§ **Problem requirements**:
Return every line of the material below unchanged, in the same order and with the same wording.
= = = = = = =
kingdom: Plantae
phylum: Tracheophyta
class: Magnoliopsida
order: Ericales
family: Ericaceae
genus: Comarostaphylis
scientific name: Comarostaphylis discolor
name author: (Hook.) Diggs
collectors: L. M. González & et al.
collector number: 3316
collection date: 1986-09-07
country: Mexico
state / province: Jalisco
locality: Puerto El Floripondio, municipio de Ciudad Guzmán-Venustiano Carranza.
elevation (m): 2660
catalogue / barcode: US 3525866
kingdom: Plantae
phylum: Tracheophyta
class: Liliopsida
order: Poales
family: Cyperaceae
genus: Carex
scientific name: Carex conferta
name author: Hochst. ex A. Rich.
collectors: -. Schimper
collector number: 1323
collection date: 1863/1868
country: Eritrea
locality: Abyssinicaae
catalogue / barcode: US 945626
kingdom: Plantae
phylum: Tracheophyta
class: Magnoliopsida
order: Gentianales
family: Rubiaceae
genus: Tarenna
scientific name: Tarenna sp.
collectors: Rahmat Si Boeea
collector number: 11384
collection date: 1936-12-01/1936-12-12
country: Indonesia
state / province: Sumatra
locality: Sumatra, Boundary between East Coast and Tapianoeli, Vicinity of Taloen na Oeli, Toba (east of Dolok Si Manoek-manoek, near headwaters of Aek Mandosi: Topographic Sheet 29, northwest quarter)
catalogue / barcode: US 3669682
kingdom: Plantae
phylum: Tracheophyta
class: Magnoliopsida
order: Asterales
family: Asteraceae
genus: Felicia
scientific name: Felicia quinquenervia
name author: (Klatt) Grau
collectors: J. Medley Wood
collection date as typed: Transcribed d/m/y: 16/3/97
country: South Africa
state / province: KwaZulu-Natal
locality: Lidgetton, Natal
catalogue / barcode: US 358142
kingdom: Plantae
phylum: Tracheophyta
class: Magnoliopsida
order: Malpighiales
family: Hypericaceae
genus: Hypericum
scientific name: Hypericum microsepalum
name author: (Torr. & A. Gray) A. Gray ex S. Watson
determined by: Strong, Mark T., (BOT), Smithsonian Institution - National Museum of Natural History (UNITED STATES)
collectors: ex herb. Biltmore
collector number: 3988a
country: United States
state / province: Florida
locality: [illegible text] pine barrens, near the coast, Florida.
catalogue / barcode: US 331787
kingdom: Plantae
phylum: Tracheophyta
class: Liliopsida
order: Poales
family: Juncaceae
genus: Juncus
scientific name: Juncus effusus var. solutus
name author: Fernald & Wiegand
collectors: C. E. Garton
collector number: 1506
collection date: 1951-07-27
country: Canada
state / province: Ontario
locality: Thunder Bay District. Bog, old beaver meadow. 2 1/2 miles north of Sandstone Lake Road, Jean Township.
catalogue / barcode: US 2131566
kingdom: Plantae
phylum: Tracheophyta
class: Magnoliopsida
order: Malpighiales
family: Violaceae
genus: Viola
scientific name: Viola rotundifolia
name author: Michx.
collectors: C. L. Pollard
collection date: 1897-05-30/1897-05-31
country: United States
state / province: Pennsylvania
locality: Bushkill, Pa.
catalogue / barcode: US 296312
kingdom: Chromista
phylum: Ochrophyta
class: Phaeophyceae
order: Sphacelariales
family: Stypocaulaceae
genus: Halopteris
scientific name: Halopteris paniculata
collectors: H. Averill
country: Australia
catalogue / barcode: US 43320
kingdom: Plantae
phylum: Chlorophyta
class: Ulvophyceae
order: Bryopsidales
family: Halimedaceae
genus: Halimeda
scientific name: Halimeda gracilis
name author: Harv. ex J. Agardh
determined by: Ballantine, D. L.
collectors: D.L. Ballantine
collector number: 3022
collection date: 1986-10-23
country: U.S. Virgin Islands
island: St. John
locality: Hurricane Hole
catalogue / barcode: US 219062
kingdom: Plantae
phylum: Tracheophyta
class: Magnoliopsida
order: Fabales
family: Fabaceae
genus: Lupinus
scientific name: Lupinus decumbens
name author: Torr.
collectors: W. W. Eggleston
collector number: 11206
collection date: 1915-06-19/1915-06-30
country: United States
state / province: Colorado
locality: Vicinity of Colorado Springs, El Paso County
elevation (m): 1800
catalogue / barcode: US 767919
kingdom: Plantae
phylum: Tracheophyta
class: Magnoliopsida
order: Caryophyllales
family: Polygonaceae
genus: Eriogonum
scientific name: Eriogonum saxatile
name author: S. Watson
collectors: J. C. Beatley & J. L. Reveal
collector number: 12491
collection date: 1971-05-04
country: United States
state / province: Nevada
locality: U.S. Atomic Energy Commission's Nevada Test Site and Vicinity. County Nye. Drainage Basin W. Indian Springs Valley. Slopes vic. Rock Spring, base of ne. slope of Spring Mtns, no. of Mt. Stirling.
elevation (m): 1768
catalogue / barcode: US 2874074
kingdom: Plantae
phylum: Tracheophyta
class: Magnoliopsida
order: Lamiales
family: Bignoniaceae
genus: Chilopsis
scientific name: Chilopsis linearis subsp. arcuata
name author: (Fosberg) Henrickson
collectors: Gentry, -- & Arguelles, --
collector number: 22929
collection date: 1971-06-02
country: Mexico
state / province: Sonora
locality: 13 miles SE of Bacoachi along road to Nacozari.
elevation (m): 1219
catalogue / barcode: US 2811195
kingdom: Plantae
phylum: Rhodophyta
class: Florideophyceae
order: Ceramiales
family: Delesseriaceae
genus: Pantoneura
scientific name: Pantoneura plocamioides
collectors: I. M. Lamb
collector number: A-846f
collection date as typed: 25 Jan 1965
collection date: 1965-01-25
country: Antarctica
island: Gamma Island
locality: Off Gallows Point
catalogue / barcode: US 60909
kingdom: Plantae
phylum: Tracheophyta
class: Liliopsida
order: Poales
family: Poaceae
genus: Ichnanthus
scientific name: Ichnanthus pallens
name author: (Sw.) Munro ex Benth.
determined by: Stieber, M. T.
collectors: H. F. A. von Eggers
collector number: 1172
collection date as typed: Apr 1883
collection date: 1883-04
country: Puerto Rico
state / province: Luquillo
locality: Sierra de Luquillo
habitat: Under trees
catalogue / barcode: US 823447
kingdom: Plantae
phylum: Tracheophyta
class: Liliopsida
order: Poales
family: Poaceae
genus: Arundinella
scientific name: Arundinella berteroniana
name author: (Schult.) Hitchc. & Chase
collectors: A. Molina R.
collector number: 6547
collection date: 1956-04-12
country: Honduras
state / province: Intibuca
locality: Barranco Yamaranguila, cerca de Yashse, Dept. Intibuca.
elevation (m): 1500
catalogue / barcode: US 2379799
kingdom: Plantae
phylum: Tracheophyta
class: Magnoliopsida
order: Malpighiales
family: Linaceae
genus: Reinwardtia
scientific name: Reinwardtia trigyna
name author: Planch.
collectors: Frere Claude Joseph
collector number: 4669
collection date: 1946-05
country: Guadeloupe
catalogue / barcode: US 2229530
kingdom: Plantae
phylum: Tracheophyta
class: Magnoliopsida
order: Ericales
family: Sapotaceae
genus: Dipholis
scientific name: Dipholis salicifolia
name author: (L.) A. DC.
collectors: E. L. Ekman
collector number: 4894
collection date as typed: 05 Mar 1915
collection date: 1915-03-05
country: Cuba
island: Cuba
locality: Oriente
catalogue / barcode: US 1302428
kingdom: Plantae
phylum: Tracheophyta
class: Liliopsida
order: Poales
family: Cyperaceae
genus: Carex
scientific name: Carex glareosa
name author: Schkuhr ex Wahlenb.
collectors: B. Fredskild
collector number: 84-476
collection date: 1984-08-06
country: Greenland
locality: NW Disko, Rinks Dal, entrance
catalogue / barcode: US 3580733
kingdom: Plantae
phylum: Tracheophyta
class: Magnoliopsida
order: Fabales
= = = = = = =
§ **Answer for the task**:
kingdom: Plantae
phylum: Tracheophyta
class: Magnoliopsida
order: Ericales
family: Ericaceae
genus: Comarostaphylis
scientific name: Comarostaphylis discolor
name author: (Hook.) Diggs
collectors: L. M. González & et al.
collector number: 3316
collection date: 1986-09-07
country: Mexico
state / province: Jalisco
locality: Puerto El Floripondio, municipio de Ciudad Guzmán-Venustiano Carranza.
elevation (m): 2660
catalogue / barcode: US 3525866
kingdom: Plantae
phylum: Tracheophyta
class: Liliopsida
order: Poales
family: Cyperaceae
genus: Carex
scientific name: Carex conferta
name author: Hochst. ex A. Rich.
collectors: -. Schimper
collector number: 1323
collection date: 1863/1868
country: Eritrea
locality: Abyssinicaae
catalogue / barcode: US 945626
kingdom: Plantae
phylum: Tracheophyta
class: Magnoliopsida
order: Gentianales
family: Rubiaceae
genus: Tarenna
scientific name: Tarenna sp.
collectors: Rahmat Si Boeea
collector number: 11384
collection date: 1936-12-01/1936-12-12
country: Indonesia
state / province: Sumatra
locality: Sumatra, Boundary between East Coast and Tapianoeli, Vicinity of Taloen na Oeli, Toba (east of Dolok Si Manoek-manoek, near headwaters of Aek Mandosi: Topographic Sheet 29, northwest quarter)
catalogue / barcode: US 3669682
kingdom: Plantae
phylum: Tracheophyta
class: Magnoliopsida
order: Asterales
family: Asteraceae
genus: Felicia
scientific name: Felicia quinquenervia
name author: (Klatt) Grau
collectors: J. Medley Wood
collection date as typed: Transcribed d/m/y: 16/3/97
country: South Africa
state / province: KwaZulu-Natal
locality: Lidgetton, Natal
catalogue / barcode: US 358142
kingdom: Plantae
phylum: Tracheophyta
class: Magnoliopsida
order: Malpighiales
family: Hypericaceae
genus: Hypericum
scientific name: Hypericum microsepalum
name author: (Torr. & A. Gray) A. Gray ex S. Watson
determined by: Strong, Mark T., (BOT), Smithsonian Institution - National Museum of Natural History (UNITED STATES)
collectors: ex herb. Biltmore
collector number: 3988a
country: United States
state / province: Florida
locality: [illegible text] pine barrens, near the coast, Florida.
catalogue / barcode: US 331787
kingdom: Plantae
phylum: Tracheophyta
class: Liliopsida
order: Poales
family: Juncaceae
genus: Juncus
scientific name: Juncus effusus var. solutus
name author: Fernald & Wiegand
collectors: C. E. Garton
collector number: 1506
collection date: 1951-07-27
country: Canada
state / province: Ontario
locality: Thunder Bay District. Bog, old beaver meadow. 2 1/2 miles north of Sandstone Lake Road, Jean Township.
catalogue / barcode: US 2131566
kingdom: Plantae
phylum: Tracheophyta
class: Magnoliopsida
order: Malpighiales
family: Violaceae
genus: Viola
scientific name: Viola rotundifolia
name author: Michx.
collectors: C. L. Pollard
collection date: 1897-05-30/1897-05-31
country: United States
state / province: Pennsylvania
locality: Bushkill, Pa.
catalogue / barcode: US 296312
kingdom: Chromista
phylum: Ochrophyta
class: Phaeophyceae
order: Sphacelariales
family: Stypocaulaceae
genus: Halopteris
scientific name: Halopteris paniculata
collectors: H. Averill
country: Australia
catalogue / barcode: US 43320
kingdom: Plantae
phylum: Chlorophyta
class: Ulvophyceae
order: Bryopsidales
family: Halimedaceae
genus: Halimeda
scientific name: Halimeda gracilis
name author: Harv. ex J. Agardh
determined by: Ballantine, D. L.
collectors: D.L. Ballantine
collector number: 3022
collection date: 1986-10-23
country: U.S. Virgin Islands
island: St. John
locality: Hurricane Hole
catalogue / barcode: US 219062
kingdom: Plantae
phylum: Tracheophyta
class: Magnoliopsida
order: Fabales
family: Fabaceae
genus: Lupinus
scientific name: Lupinus decumbens
name author: Torr.
collectors: W. W. Eggleston
collector number: 11206
collection date: 1915-06-19/1915-06-30
country: United States
state / province: Colorado
locality: Vicinity of Colorado Springs, El Paso County
elevation (m): 1800
catalogue / barcode: US 767919
kingdom: Plantae
phylum: Tracheophyta
class: Magnoliopsida
order: Caryophyllales
family: Polygonaceae
genus: Eriogonum
scientific name: Eriogonum saxatile
name author: S. Watson
collectors: J. C. Beatley & J. L. Reveal
collector number: 12491
collection date: 1971-05-04
country: United States
state / province: Nevada
locality: U.S. Atomic Energy Commission's Nevada Test Site and Vicinity. County Nye. Drainage Basin W. Indian Springs Valley. Slopes vic. Rock Spring, base of ne. slope of Spring Mtns, no. of Mt. Stirling.
elevation (m): 1768
catalogue / barcode: US 2874074
kingdom: Plantae
phylum: Tracheophyta
class: Magnoliopsida
order: Lamiales
family: Bignoniaceae
genus: Chilopsis
scientific name: Chilopsis linearis subsp. arcuata
name author: (Fosberg) Henrickson
collectors: Gentry, -- & Arguelles, --
collector number: 22929
collection date: 1971-06-02
country: Mexico
state / province: Sonora
locality: 13 miles SE of Bacoachi along road to Nacozari.
elevation (m): 1219
catalogue / barcode: US 2811195
kingdom: Plantae
phylum: Rhodophyta
class: Florideophyceae
order: Ceramiales
family: Delesseriaceae
genus: Pantoneura
scientific name: Pantoneura plocamioides
collectors: I. M. Lamb
collector number: A-846f
collection date as typed: 25 Jan 1965
collection date: 1965-01-25
country: Antarctica
island: Gamma Island
locality: Off Gallows Point
catalogue / barcode: US 60909
kingdom: Plantae
phylum: Tracheophyta
class: Liliopsida
order: Poales
family: Poaceae
genus: Ichnanthus
scientific name: Ichnanthus pallens
name author: (Sw.) Munro ex Benth.
determined by: Stieber, M. T.
collectors: H. F. A. von Eggers
collector number: 1172
collection date as typed: Apr 1883
collection date: 1883-04
country: Puerto Rico
state / province: Luquillo
locality: Sierra de Luquillo
habitat: Under trees
catalogue / barcode: US 823447
kingdom: Plantae
phylum: Tracheophyta
class: Liliopsida
order: Poales
family: Poaceae
genus: Arundinella
scientific name: Arundinella berteroniana
name author: (Schult.) Hitchc. & Chase
collectors: A. Molina R.
collector number: 6547
collection date: 1956-04-12
country: Honduras
state / province: Intibuca
locality: Barranco Yamaranguila, cerca de Yashse, Dept. Intibuca.
elevation (m): 1500
catalogue / barcode: US 2379799
kingdom: Plantae
phylum: Tracheophyta
class: Magnoliopsida
order: Malpighiales
family: Linaceae
genus: Reinwardtia
scientific name: Reinwardtia trigyna
name author: Planch.
collectors: Frere Claude Joseph
collector number: 4669
collection date: 1946-05
country: Guadeloupe
catalogue / barcode: US 2229530
kingdom: Plantae
phylum: Tracheophyta
class: Magnoliopsida
order: Ericales
family: Sapotaceae
genus: Dipholis
scientific name: Dipholis salicifolia
name author: (L.) A. DC.
collectors: E. L. Ekman
collector number: 4894
collection date as typed: 05 Mar 1915
collection date: 1915-03-05
country: Cuba
island: Cuba
locality: Oriente
catalogue / barcode: US 1302428
kingdom: Plantae
phylum: Tracheophyta
class: Liliopsida
order: Poales
family: Cyperaceae
genus: Carex
scientific name: Carex glareosa
name author: Schkuhr ex Wahlenb.
collectors: B. Fredskild
collector number: 84-476
collection date: 1984-08-06
country: Greenland
locality: NW Disko, Rinks Dal, entrance
catalogue / barcode: US 3580733
kingdom: Plantae
phylum: Tracheophyta
class: Magnoliopsida
order: Fabales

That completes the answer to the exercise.